═══ Study material
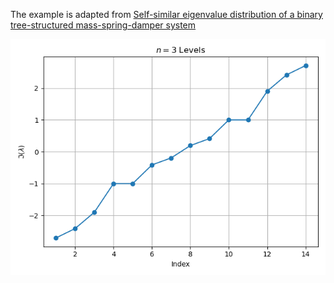 The example is adapted from [Self-similar eigenvalue distribution of a binary tree-structured mass-spring-damper system](https://doi.org/10.1016/j.jsv.2025.119111)

![Eigenvalue distribution](Eigenvalue_distribution.png)

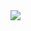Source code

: <img src = "https://user-images.githubusercontent.com/40508134/105538460-69e52300-5cc1-11eb-83c9-58d81163ed1f.png">
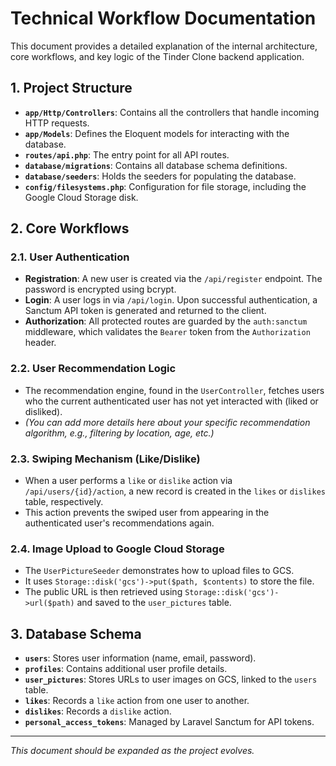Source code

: # Technical Workflow Documentation

This document provides a detailed explanation of the internal architecture, core workflows, and key logic of the Tinder Clone backend application.

## 1. Project Structure

-   **`app/Http/Controllers`**: Contains all the controllers that handle incoming HTTP requests.
-   **`app/Models`**: Defines the Eloquent models for interacting with the database.
-   **`routes/api.php`**: The entry point for all API routes.
-   **`database/migrations`**: Contains all database schema definitions.
-   **`database/seeders`**: Holds the seeders for populating the database.
-   **`config/filesystems.php`**: Configuration for file storage, including the Google Cloud Storage disk.

## 2. Core Workflows

### 2.1. User Authentication

-   **Registration**: A new user is created via the `/api/register` endpoint. The password is encrypted using bcrypt.
-   **Login**: A user logs in via `/api/login`. Upon successful authentication, a Sanctum API token is generated and returned to the client.
-   **Authorization**: All protected routes are guarded by the `auth:sanctum` middleware, which validates the `Bearer` token from the `Authorization` header.

### 2.2. User Recommendation Logic

-   The recommendation engine, found in the `UserController`, fetches users who the current authenticated user has not yet interacted with (liked or disliked).
-   *(You can add more details here about your specific recommendation algorithm, e.g., filtering by location, age, etc.)*

### 2.3. Swiping Mechanism (Like/Dislike)

-   When a user performs a `like` or `dislike` action via `/api/users/{id}/action`, a new record is created in the `likes` or `dislikes` table, respectively.
-   This action prevents the swiped user from appearing in the authenticated user's recommendations again.

### 2.4. Image Upload to Google Cloud Storage

-   The `UserPictureSeeder` demonstrates how to upload files to GCS.
-   It uses `Storage::disk('gcs')->put($path, $contents)` to store the file.
-   The public URL is then retrieved using `Storage::disk('gcs')->url($path)` and saved to the `user_pictures` table.

## 3. Database Schema

-   **`users`**: Stores user information (name, email, password).
-   **`profiles`**: Contains additional user profile details.
-   **`user_pictures`**: Stores URLs to user images on GCS, linked to the `users` table.
-   **`likes`**: Records a `like` action from one user to another.
-   **`dislikes`**: Records a `dislike` action.
-   **`personal_access_tokens`**: Managed by Laravel Sanctum for API tokens.

---

*This document should be expanded as the project evolves.*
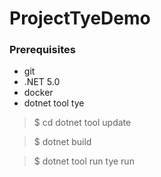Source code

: # ProjectTyeDemo

### Prerequisites
- git
- .NET 5.0
- docker
- dotnet tool tye

> $ cd dotnet tool update

> $ dotnet build

> $ dotnet tool run tye run
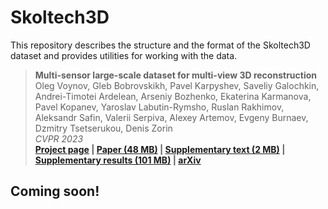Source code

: # Skoltech3D
This repository describes the structure and the format of the Skoltech3D dataset and provides utilities for working with the data.

> **Multi-sensor large-scale dataset for multi-view 3D reconstruction**  
Oleg Voynov, Gleb Bobrovskikh, Pavel Karpyshev, Saveliy Galochkin, Andrei-Timotei Ardelean, Arseniy Bozhenko, Ekaterina Karmanova, Pavel Kopanev, Yaroslav Labutin-Rymsho, Ruslan Rakhimov, Aleksandr Safin, Valerii Serpiva, Alexey Artemov, Evgeny Burnaev, Dzmitry Tsetserukou, Denis Zorin  
*CVPR 2023*  
**[Project page](http://skoltech3d.appliedai.tech/)&nbsp;|
[Paper (48 MB)](http://skoltech3d.appliedai.tech/data/skoltech3d.pdf)&nbsp;|
[Supplementary text (2 MB)](http://skoltech3d.appliedai.tech/data/skoltech3d_supp.pdf)&nbsp;|
[Supplementary results (101 MB)](http://skoltech3d.appliedai.tech/data/skoltech3d_supp_results.pdf)&nbsp;|
[arXiv](https://arxiv.org/abs/2203.06111)**


## Coming soon!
══════
● **Work request**: Exactly as written, copy the entries above without their pictures.

● **Exercise output**:
 The example is adapted from [Self-similar eigenvalue distribution of a binary tree-structured mass-spring-damper system](https://doi.org/10.1016/j.jsv.2025.119111)

![Eigenvalue distribution](Eigenvalue_distribution.png)

Source code

: <img src = "https://user-images.githubusercontent.com/40508134/105538460-69e52300-5cc1-11eb-83c9-58d81163ed1f.png">
Source code

: # Technical Workflow Documentation

This document provides a detailed explanation of the internal architecture, core workflows, and key logic of the Tinder Clone backend application.

## 1. Project Structure

-   **`app/Http/Controllers`**: Contains all the controllers that handle incoming HTTP requests.
-   **`app/Models`**: Defines the Eloquent models for interacting with the database.
-   **`routes/api.php`**: The entry point for all API routes.
-   **`database/migrations`**: Contains all database schema definitions.
-   **`database/seeders`**: Holds the seeders for populating the database.
-   **`config/filesystems.php`**: Configuration for file storage, including the Google Cloud Storage disk.

## 2. Core Workflows

### 2.1. User Authentication

-   **Registration**: A new user is created via the `/api/register` endpoint. The password is encrypted using bcrypt.
-   **Login**: A user logs in via `/api/login`. Upon successful authentication, a Sanctum API token is generated and returned to the client.
-   **Authorization**: All protected routes are guarded by the `auth:sanctum` middleware, which validates the `Bearer` token from the `Authorization` header.

### 2.2. User Recommendation Logic

-   The recommendation engine, found in the `UserController`, fetches users who the current authenticated user has not yet interacted with (liked or disliked).
-   *(You can add more details here about your specific recommendation algorithm, e.g., filtering by location, age, etc.)*

### 2.3. Swiping Mechanism (Like/Dislike)

-   When a user performs a `like` or `dislike` action via `/api/users/{id}/action`, a new record is created in the `likes` or `dislikes` table, respectively.
-   This action prevents the swiped user from appearing in the authenticated user's recommendations again.

### 2.4. Image Upload to Google Cloud Storage

-   The `UserPictureSeeder` demonstrates how to upload files to GCS.
-   It uses `Storage::disk('gcs')->put($path, $contents)` to store the file.
-   The public URL is then retrieved using `Storage::disk('gcs')->url($path)` and saved to the `user_pictures` table.

## 3. Database Schema

-   **`users`**: Stores user information (name, email, password).
-   **`profiles`**: Contains additional user profile details.
-   **`user_pictures`**: Stores URLs to user images on GCS, linked to the `users` table.
-   **`likes`**: Records a `like` action from one user to another.
-   **`dislikes`**: Records a `dislike` action.
-   **`personal_access_tokens`**: Managed by Laravel Sanctum for API tokens.

---

*This document should be expanded as the project evolves.*
Source code

: # ProjectTyeDemo

### Prerequisites
- git
- .NET 5.0
- docker
- dotnet tool tye

> $ cd dotnet tool update

> $ dotnet build

> $ dotnet tool run tye run
Source code

: # Skoltech3D
This repository describes the structure and the format of the Skoltech3D dataset and provides utilities for working with the data.

> **Multi-sensor large-scale dataset for multi-view 3D reconstruction**  
Oleg Voynov, Gleb Bobrovskikh, Pavel Karpyshev, Saveliy Galochkin, Andrei-Timotei Ardelean, Arseniy Bozhenko, Ekaterina Karmanova, Pavel Kopanev, Yaroslav Labutin-Rymsho, Ruslan Rakhimov, Aleksandr Safin, Valerii Serpiva, Alexey Artemov, Evgeny Burnaev, Dzmitry Tsetserukou, Denis Zorin  
*CVPR 2023*  
**[Project page](http://skoltech3d.appliedai.tech/)&nbsp;|
[Paper (48 MB)](http://skoltech3d.appliedai.tech/data/skoltech3d.pdf)&nbsp;|
[Supplementary text (2 MB)](http://skoltech3d.appliedai.tech/data/skoltech3d_supp.pdf)&nbsp;|
[Supplementary results (101 MB)](http://skoltech3d.appliedai.tech/data/skoltech3d_supp_results.pdf)&nbsp;|
[arXiv](https://arxiv.org/abs/2203.06111)**


## Coming soon!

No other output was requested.